[What you have to do]: Could you copy every entry exactly, dropping the pictures?
== == ==
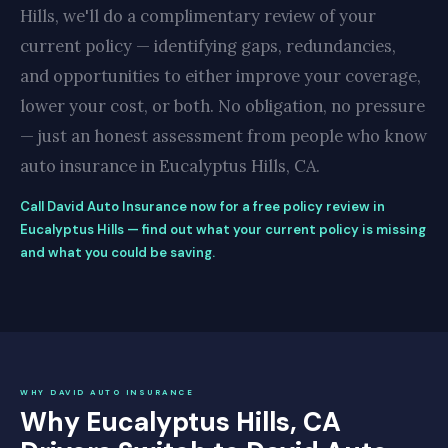
Hills, we'll do a complimentary review of your
current policy — identifying gaps, redundancies,
and opportunities to either improve your coverage,
lower your cost, or both. No obligation, no pressure
— just an honest assessment from people who know
auto insurance in Eucalyptus Hills, CA.
Call David Auto Insurance now for a free policy review in
Eucalyptus Hills — find out what your current policy is missing
and what you could be saving.
WHY DAVID AUTO INSURANCE
Why Eucalyptus Hills, CA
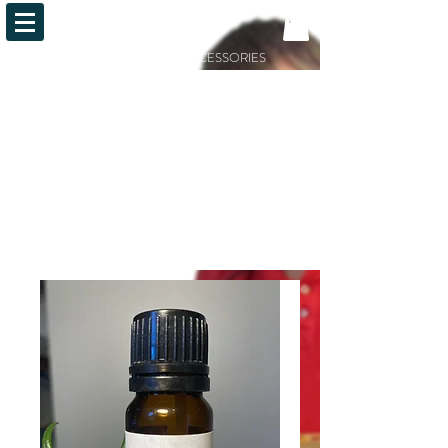
OiLFACTION
ESSENTIAL OILS AND ACCESSORIES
== == ==
[Exercise response]:
Hills, we'll do a complimentary review of your
current policy — identifying gaps, redundancies,
and opportunities to either improve your coverage,
lower your cost, or both. No obligation, no pressure
— just an honest assessment from people who know
auto insurance in Eucalyptus Hills, CA.
Call David Auto Insurance now for a free policy review in
Eucalyptus Hills — find out what your current policy is missing
and what you could be saving.
WHY DAVID AUTO INSURANCE
Why Eucalyptus Hills, CA
OiLFACTION
ESSENTIAL OILS AND ACCESSORIES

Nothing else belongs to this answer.